*GETOONDE TEKST:*
__________
Bestemmingen beheren met het bedieningspaneel van de printer

Alleen bestemmingen die via de Embedded Web Server zijn gemaakt, worden automatisch opgeslagen. Als u bestemmingen wilt opslaan die via het bedieningspaneel van de printer zijn gemaakt, voegt u deze toe aan een snelkoppeling door het snelkoppelingspictogram aan te raken.

Deze functie en sommige instellingen zijn mogelijk niet beschikbaar, afhankelijk van de configuratie van de toepassing. Voor meer informatie raadpleegt u Snelkoppeling maken of neemt u contact op met de beheerder.

Een netwerkbestemming configureren

  1. Raak op het startscherm het toepassingspictogram aan.

  2. Raak Netwerkmap > Netwerkmap maken aan.
__________
*UIT TE VOEREN TAKEN:*
1) Citeer uit de tekst over printerbestemmingen het stuk dat opent met de woorden waarin "Alleen bestemmingen die" staat en sluit met "het toepassingspictogram aan.".
2) Schrijf de uitleg over printerbestemmingen verder vanaf het punt waar die nu ophoudt.

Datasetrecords
__________
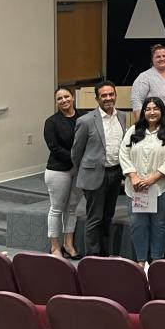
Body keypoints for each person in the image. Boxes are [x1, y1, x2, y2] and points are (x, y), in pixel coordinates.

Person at [119, 98, 165, 267]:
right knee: (137, 223)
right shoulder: (134, 130)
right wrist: (133, 176)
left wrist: (152, 178)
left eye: (156, 109)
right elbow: (123, 154)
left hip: (162, 186)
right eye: (148, 109)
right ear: (143, 112)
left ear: (162, 111)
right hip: (136, 187)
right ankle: (141, 261)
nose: (152, 112)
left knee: (159, 223)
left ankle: (156, 260)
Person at [72, 81, 127, 256]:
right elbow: (76, 153)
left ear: (115, 96)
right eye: (104, 95)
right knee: (94, 219)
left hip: (115, 173)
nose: (108, 98)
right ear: (97, 98)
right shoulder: (86, 121)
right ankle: (92, 259)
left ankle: (105, 255)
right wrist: (87, 171)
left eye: (111, 94)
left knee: (108, 217)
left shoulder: (122, 117)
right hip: (95, 176)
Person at [44, 87, 83, 258]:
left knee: (72, 208)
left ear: (73, 97)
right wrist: (76, 158)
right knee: (57, 209)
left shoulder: (84, 117)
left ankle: (68, 244)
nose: (64, 100)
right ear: (56, 102)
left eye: (67, 96)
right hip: (58, 170)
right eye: (59, 98)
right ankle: (55, 247)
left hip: (80, 169)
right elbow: (54, 147)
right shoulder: (51, 122)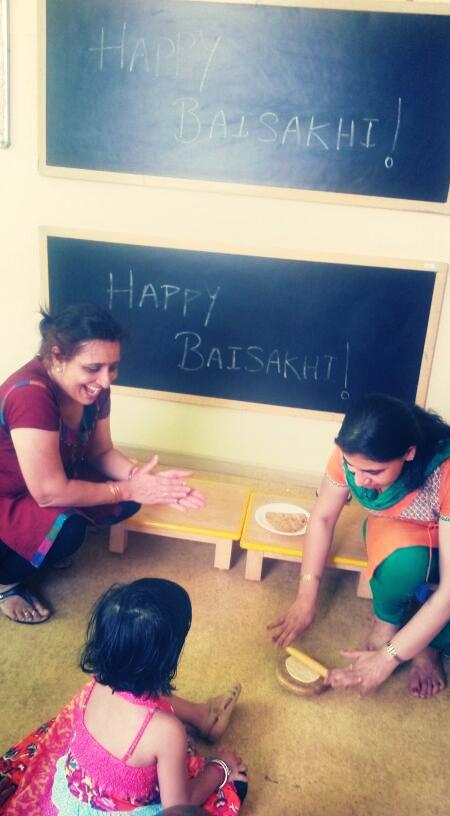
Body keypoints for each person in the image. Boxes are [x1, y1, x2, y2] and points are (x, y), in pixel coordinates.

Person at [0, 303, 205, 624]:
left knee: (130, 499)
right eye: (94, 368)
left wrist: (145, 481)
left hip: (47, 482)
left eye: (113, 367)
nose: (106, 380)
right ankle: (6, 582)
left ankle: (38, 547)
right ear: (57, 356)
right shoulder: (30, 395)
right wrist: (126, 489)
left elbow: (100, 452)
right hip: (10, 496)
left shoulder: (93, 389)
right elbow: (49, 492)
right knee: (69, 529)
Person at [0, 577, 248, 815]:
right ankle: (205, 723)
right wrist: (220, 767)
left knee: (138, 691)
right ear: (167, 657)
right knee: (226, 792)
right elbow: (178, 807)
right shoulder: (167, 732)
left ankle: (203, 716)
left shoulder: (98, 682)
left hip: (69, 796)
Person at [268, 394, 450, 698]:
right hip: (403, 531)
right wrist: (306, 596)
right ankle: (387, 622)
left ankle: (427, 645)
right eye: (352, 467)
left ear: (408, 453)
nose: (358, 481)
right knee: (405, 563)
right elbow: (322, 519)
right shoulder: (351, 455)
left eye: (373, 472)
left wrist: (387, 658)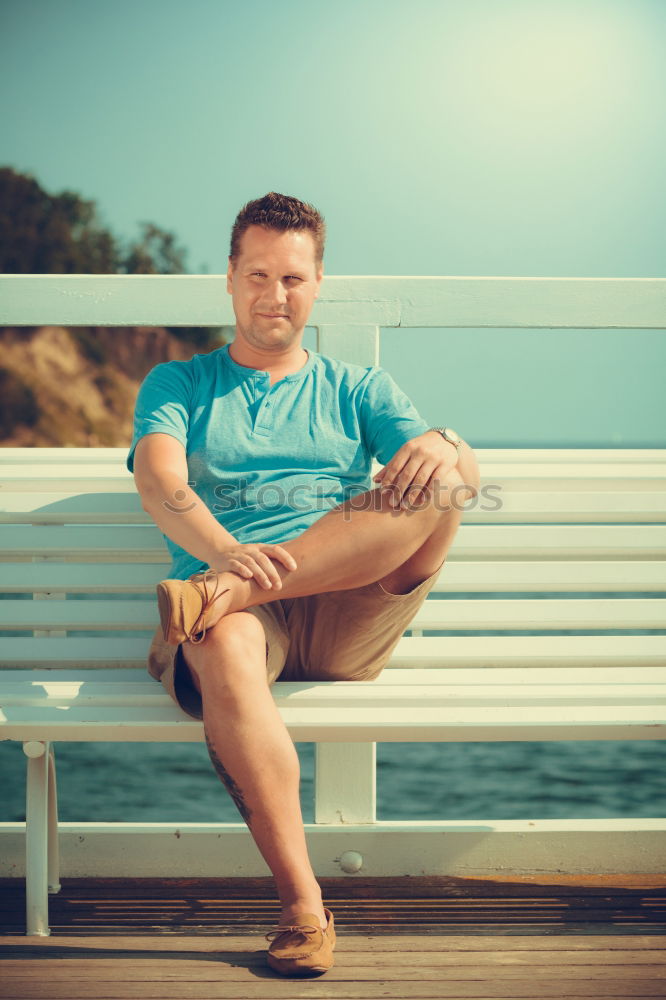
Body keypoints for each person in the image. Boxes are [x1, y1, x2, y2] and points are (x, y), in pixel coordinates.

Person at [126, 191, 480, 976]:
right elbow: (159, 483)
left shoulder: (360, 389)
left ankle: (224, 598)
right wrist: (224, 554)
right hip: (238, 614)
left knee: (453, 476)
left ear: (317, 283)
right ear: (228, 278)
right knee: (221, 641)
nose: (273, 295)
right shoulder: (179, 384)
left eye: (291, 278)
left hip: (345, 607)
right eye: (257, 275)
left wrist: (446, 441)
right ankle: (302, 909)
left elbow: (442, 473)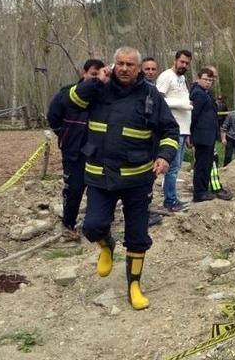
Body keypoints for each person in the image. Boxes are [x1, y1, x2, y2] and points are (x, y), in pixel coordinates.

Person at [66, 46, 179, 310]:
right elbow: (71, 103)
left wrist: (164, 156)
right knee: (92, 226)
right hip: (99, 176)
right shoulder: (98, 88)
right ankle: (107, 245)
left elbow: (170, 130)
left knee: (138, 235)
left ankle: (134, 285)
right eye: (120, 63)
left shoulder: (151, 94)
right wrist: (95, 82)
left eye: (130, 64)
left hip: (138, 179)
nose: (125, 68)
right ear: (112, 65)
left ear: (139, 68)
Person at [47, 59, 104, 241]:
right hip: (74, 151)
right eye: (93, 75)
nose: (96, 79)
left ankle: (95, 225)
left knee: (97, 188)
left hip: (98, 152)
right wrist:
__________
*ANTWOORDEN PER TAAK:*
1)
Alleen bestemmingen die via de Embedded Web Server zijn gemaakt, worden automatisch opgeslagen. Als u bestemmingen wilt opslaan die via het bedieningspaneel van de printer zijn gemaakt, voegt u deze toe aan een snelkoppeling door het snelkoppelingspictogram aan te raken.

Deze functie en sommige instellingen zijn mogelijk niet beschikbaar, afhankelijk van de configuratie van de toepassing. Voor meer informatie raadpleegt u Snelkoppeling maken of neemt u contact op met de beheerder.

Een netwerkbestemming configureren

  1. Raak op het startscherm het toepassingspictogram aan.

2)
  3. Selecteer het netwerktype en voer vervolgens een van de volgende twee handelingen uit:

    • Voor SMB: zoek en selecteer de netwerkmap of tik op het pictogram Meer opties boven aan het display om de hostnaam of het IP-adres van de netwerkmap te typen.

    • Voor FTP of SFTP: typ het FTP-adres en poortnummer.

      Opmerking:  Stel het poortnummer voor SFTP in op 22 .
  4. Configureer de instellingen.

  5. Raak Gereed aan.

Opmerkingen:

Een e-mailbestemming configureren

  1. Raak op het startscherm het toepassingspictogram aan.

  2. Raak E-mail > E-mail maken aan.

  3. Configureer de instellingen.

    Opmerkingen:

    • U kunt de e-mailbestemming configureren door MYEMAIL te typen in de velden Aan, Cc of Bcc om het e-mailadres van de aangemelde gebruiker in te stellen als het bestemmingsadres.
    • Deze configuratie werkt alleen voor één bestemmingsadres.
  4. Raak Gereed aan.

Opmerkingen:

Een printerbestemming configureren

  1. Raak op het startscherm het toepassingspictogram aan.

  2. Raak Printer aan.

  3. Configureer de instellingen.

  4. Raak Scannen aan.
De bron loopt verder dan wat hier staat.